(Quoted passage begins)

Tax Tip Podcast or Blog Post and a Testamentary Charitable Lead Unitrust (CLUT)

Testamentary Charitable Lead Unitrust

I understand you are interested in learning if a charitable lead unitrust (CLUT) would be a suitable instrument for your charitable giving needs.

A CLUT is an irrevocable split-interest trust that provides for a specified amount to be paid to one or more charitable beneficiaries during the term of the trust. The principal remaining in the trust at the end of the term is paid over to, or held in a continuing trust for, a noncharitable beneficiary or beneficiaries identified in the trust. If the terms of a CLUT created on the decedent’s death satisfy the applicable requirements, the value of the CLUT interest is deductible by the decedent’s estate and payments of the unitrust amount to the charitable lead beneficiary are deductible from the gross income of the trust.

A testamentary CLUT is allowed a deduction in determining its taxable income for any amount of gross income paid for appropriate charitable purposes.

There are numerous requirements that must be met and that must be specified in the trust agreement. The operation of the trust is governed by state law. However, the trustee is prohibited from exercising any power or discretion granted under state laws that would be inconsistent with the requirements for the charitable deductions available to a CLUT or for contributions to the CLUT.

A CLUT is irrevocable. However, the trustee has the power to amend the trust from time to time in any manner required for the sole purpose of ensuring that the unitrust interest passing to the charitable organization is a unitrust interest and that payments of the unitrust amount to the charitable organization will be deductible from the gross income of the trust to the extent allowable.

(Quoted passage ends)
(Information given begins)

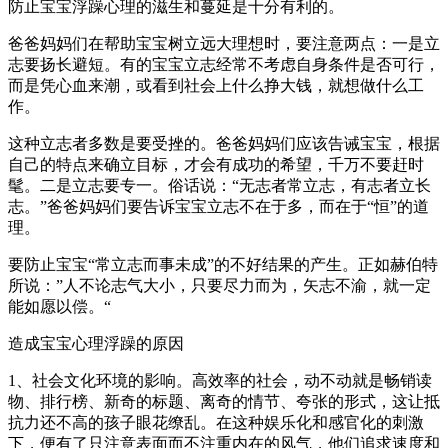
防止宝宝浮躁心理的滋生和蔓延是十分有利的。
爸爸妈妈们在帮助宝宝树立远大理想时，要注意两点：一是立
志要扬长避短。有的宝宝立志经常不考虑自身条件是否可行，
而是凭心血来潮，或看到社会上什么挣大钱，就想做什么工
作。
这种立志者多数是要受挫的。爸爸妈妈们应该告诫宝宝，根据
自己的特点来确立目标，才会有成功的希望，千万不要赶时
髦。二是立志要专一。俗话说：“无志者常立志，有志者立长
志。”爸爸妈妈们要告诉宝宝立志不在于多，而在于“恒”的道
理。
要防止宝宝“常立志而事未成”的不好结果的产生。正如赫伯特
所说：”人不论志气大小，只要尽力而为，矢志不渝，就一定
能如愿以偿。“
造成宝宝心理浮躁的原因
1、社会文化环境的影响。高效率的社会，动不动就是畅销读
物、排行榜、新奇的标题、离奇的情节、夸张的形式，这让抵
抗力还不高的孩子眼花缭乱。在这种娱乐化和感官化的刺激
下，便有了只注意表面而不注重内在的风气，他们追求速度和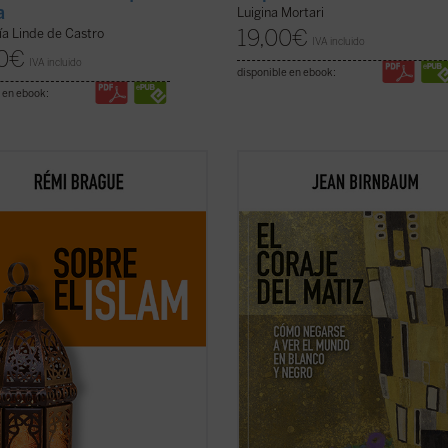
a
Luigina Mortari
19,00
€
ía Linde de Castro
IVA incluido
0
€
IVA incluido
disponible en ebook:
 en ebook:
am es objeto de interminables
En todas partes, los predicadores f
versias y mucha confusión. Pero,
prefieren atizar el odio antes que
s el Islam? ¿Una forma de
iluminar las mentes. Jean Birnbau
onarse con Dios? ¿Una religión con
pretende reconfortar a todos los q
ropios dogmas y normas? ¿Una
niegan a aceptar el «embrutecimie
zación? Rémi Brague vuelve sobre
de nuestro debate público y que qu
cuestiones ...
(ver ficha)
preservar el ...
(ver ficha)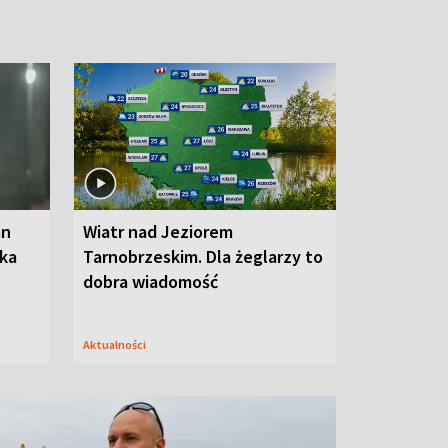
an
Wiatr nad Jeziorem
oka
Tarnobrzeskim. Dla żeglarzy to
dobra wiadomość
Aktualności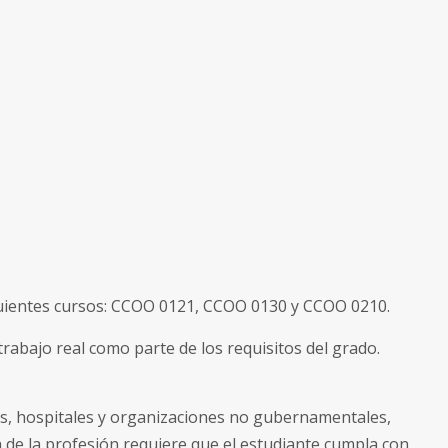
guientes cursos: CCOO 0121, CCOO 0130 y CCOO 0210.
trabajo real como parte de los requisitos del grado.
es, hospitales y organizaciones no gubernamentales,
 de la profesión requiere que el estudiante cumpla con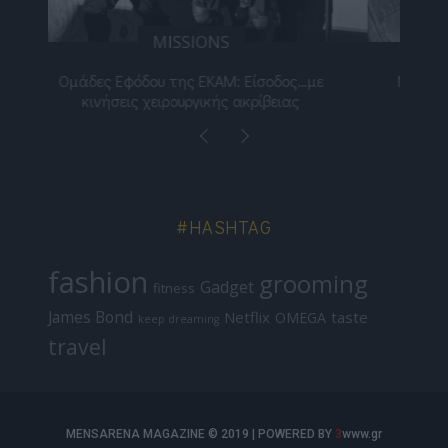
ICONS
ε
Μιχάλης Λεβεντογιάννης: Δεν είναι τυχαίο
Ελ
πράγμα ποτέ η επιτυχία
#HASHTAG
fashion
grooming
Gadget
fitness
James Bond
Netflix
taste
OMEGA
keep dreaming
travel
MENSARENA MAGAZINE © 2019 | POWERED BY
3
www.gr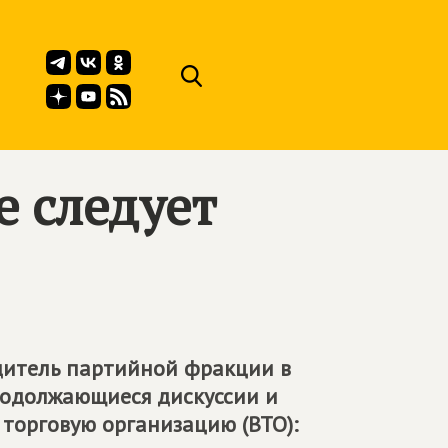
е следует
одитель партийной фракции в
родолжающиеся дискуссии и
 торговую организацию (ВТО):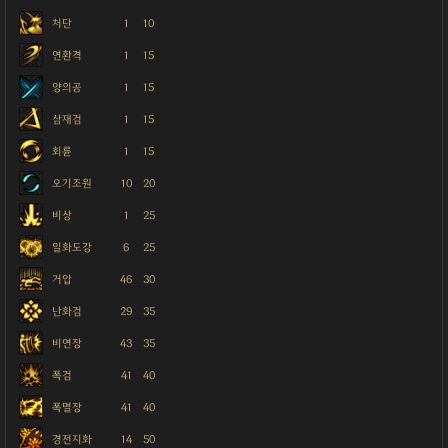
처단
1
10
연환격
1
15
양의공
1
15
삼재검
1
15
회륜
1
15
오기조원
10
20
비상
1
25
일화도강
6
25
거압
46
30
난화검
29
35
비연장
43
35
폭검
41
40
폭멸장
41
40
경전지화
14
50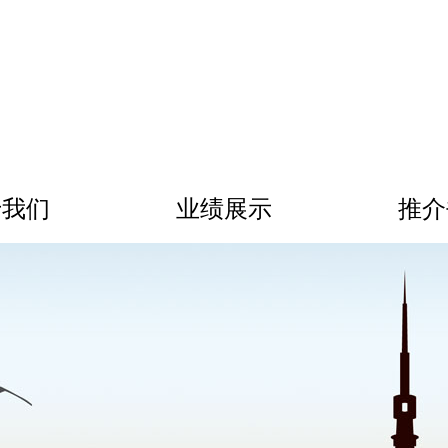
于我们
业绩展示
推介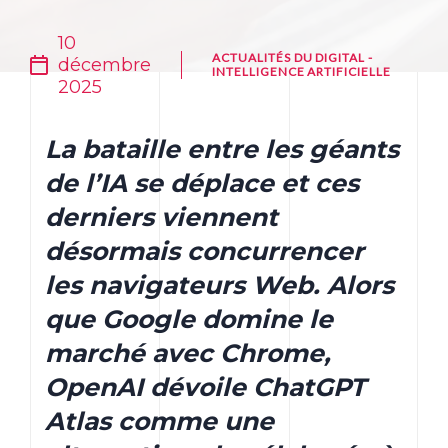
10
ACTUALITÉS DU DIGITAL
-
décembre
INTELLIGENCE ARTIFICIELLE
2025
La bataille entre les géants
de l’IA se déplace et ces
derniers viennent
désormais concurrencer
les navigateurs Web. Alors
que Google domine le
marché avec Chrome,
OpenAI dévoile ChatGPT
Atlas comme une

(Information given ends)

### Task goal:
In the text on charitable lead unitrusts, rewrite everything from "A CLUT is an" down to "appropriate charitable purposes.", changing "principal" to "corpus".

### Exercise result:
A CLUT is an irrevocable split-interest trust that provides for a specified amount to be paid to one or more charitable beneficiaries during the term of the trust. The corpus remaining in the trust at the end of the term is paid over to, or held in a continuing trust for, a noncharitable beneficiary or beneficiaries identified in the trust. If the terms of a CLUT created on the decedent’s death satisfy the applicable requirements, the value of the CLUT interest is deductible by the decedent’s estate and payments of the unitrust amount to the charitable lead beneficiary are deductible from the gross income of the trust.

A testamentary CLUT is allowed a deduction in determining its taxable income for any amount of gross income paid for appropriate charitable purposes.